Painful Installation Rigmaroles
Strangely, you need to first validate your Windows before you can so much as download this beta. I tried this with Opera, so I did not see any activex warning bar as suggested below.
I went with the "Alternative Download", it downloaded a quick utility of some sort (my guess: an activex) which generates a "Validation Code" for your Windows. Fair enough. Did this, and moved on. Another window followed, which asked me to type in my Windows XP activation code, the 25 letter one. Fair, done.
Once you do manage to get through this initial pop-up window mayhem, the installation is clear and seamless:
Neat Interface
The initial screen is simple, tests are offered in Quick or Full-System scans. This is very similar to the Giant Company product; does anyone remember Spam Postmaster offering? That's at the root of this tool as Microsoft acquired Giant Company in December. Fairly simple, easily laid out interface:
My favorite section, and the noteworthy feature of this tool, is the "Advanced Tools" section, which shows a lot of common culprits in a very well categorized interface:
These tools list a wide variety of installed system elements along with detailed information for each and, in most cases, the ability to disable the particular element. For example, one lists running processes and can stop any particular process. Another lists programs that launch at startup and lets the user either block or permanently remove them. Among the others are tools to explore ActiveX controls, Browser Helper Objects, and the Hosts file. Also in Advanced Tools, the Browser Hijack Restore page will reset about 20 Internet Explorer settings to their original values (though we think MSAS should prevent these from being hijacked in the first place). Finally, the product includes a Tracks Eraser module that can delete temporary files and history lists.
Well, I don't have too much spyware left (thanks to persistent use of Firefox and Opera) but for an "initial beta" with minor redesigns for a Microsoft look, the product is useful. The performance in terms of catching spyware isn't outstanding. I don't use Webroot's tool so cannot compare it with that, but between Spybot and Ad-Aware, there were many more potentials (adware, spyware, and keyloggers on a typical infested test system) listed than this tool.

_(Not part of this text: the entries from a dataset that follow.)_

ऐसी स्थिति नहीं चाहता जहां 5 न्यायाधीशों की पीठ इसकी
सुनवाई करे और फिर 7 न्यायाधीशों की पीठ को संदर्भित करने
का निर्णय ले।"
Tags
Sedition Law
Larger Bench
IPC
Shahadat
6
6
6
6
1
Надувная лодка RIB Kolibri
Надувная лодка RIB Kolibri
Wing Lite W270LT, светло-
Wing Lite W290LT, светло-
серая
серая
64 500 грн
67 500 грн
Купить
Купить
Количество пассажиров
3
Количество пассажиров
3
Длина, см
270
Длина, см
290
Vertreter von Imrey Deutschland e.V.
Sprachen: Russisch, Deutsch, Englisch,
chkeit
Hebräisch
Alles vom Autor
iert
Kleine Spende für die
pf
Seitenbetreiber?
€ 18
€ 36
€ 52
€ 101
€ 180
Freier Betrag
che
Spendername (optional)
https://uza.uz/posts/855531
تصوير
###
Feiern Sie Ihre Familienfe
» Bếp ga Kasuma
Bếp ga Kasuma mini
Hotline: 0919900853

It's In The Details, Stupid
The good things are in the details offered for the Microsoft AntiSpyware (MSAS) offers wonderfully detailed information about the threats it does detect. To start, it assigns suspicious items a threat rating (Moderate, High, Elevated, or Severe) along with a color-coded warning bar. It also sets a default disposition for the item: Ignore, Quarantine, or Remove. The user can change the disposition and can also choose Always Ignore, thereby preventing MSAS from flagging that item in the future.
Next time you install a software, you may also get a useful warning like this:
The numerous file and Registry traces that reveal the presence of a particular threat are hidden by default, but can be revealed if needed. And, of course, you can click on a link for more information about the selected item. I do wish that the program would allow sorting of the results by threat level or disposition; when the confirmation dialog reports it will remove 50 spyware threats and ignore one, I'd like an easy way to find out just which one will be ignored.

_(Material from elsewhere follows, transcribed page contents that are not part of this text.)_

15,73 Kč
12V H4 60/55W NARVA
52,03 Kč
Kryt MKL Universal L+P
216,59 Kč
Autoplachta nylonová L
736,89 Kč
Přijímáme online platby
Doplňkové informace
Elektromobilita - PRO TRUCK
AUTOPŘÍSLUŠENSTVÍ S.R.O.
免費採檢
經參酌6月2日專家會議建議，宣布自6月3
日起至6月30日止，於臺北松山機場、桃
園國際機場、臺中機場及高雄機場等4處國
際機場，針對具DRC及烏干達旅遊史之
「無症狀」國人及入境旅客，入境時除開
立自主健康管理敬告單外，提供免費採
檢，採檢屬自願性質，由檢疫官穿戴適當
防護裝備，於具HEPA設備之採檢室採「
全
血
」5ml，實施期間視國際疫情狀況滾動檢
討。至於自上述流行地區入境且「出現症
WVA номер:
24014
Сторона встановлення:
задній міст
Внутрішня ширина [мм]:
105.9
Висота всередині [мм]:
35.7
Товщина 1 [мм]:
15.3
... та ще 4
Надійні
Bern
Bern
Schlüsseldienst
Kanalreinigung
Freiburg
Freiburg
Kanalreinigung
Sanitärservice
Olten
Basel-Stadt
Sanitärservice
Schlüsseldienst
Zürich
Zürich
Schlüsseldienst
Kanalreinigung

While removing spyware is important, MSAS also protects your system's security in a number of other ways. Its Real-time Protection system includes over 50 "agents" that watch for and prevent specific security exploits. Clicking through the Security Agents and reading their descriptions is an impressive lesson in just how much homework Giant did. Hacker exploits, such as getting Windows to allow anonymous enumeration of user accounts or attempting Wi-Fi system entry, are blocked when they occur. We were pleased to see some of the stuff that's taught in hacking classes blocked automatically. With the user's permission, these agents report detected threats to the SpyNet Anti-Spyware Community for analysis and eventual inclusion in spyware definitions.
Conclusion
Microsoft AntiSpyware admittedly needs to ramp up its performance in the two main tasks of an antispyware utility: removing spyware and preventing any new spyware from installing. But it's technically a beta, so some of the missing features are surely forgiveable. The tool is VERY fast, quite intuitive to use for Windows users, and certainly on the right track.
Ultimately, integration is far more important than innovation — there are all sorts of people who come up with new things, but recognizing what is practical and developing it to its fullest extent as part of a system is what makes Microsoft work. And I'm really glad they've picked up an anti-spyware package instead of developing one in-house because they can capitalize on someone else's focus on the spyware problem, to our benefit.
Meanwhile, I am not uninstalling my Ad-Aware free version and Spybot Detect anytime soon.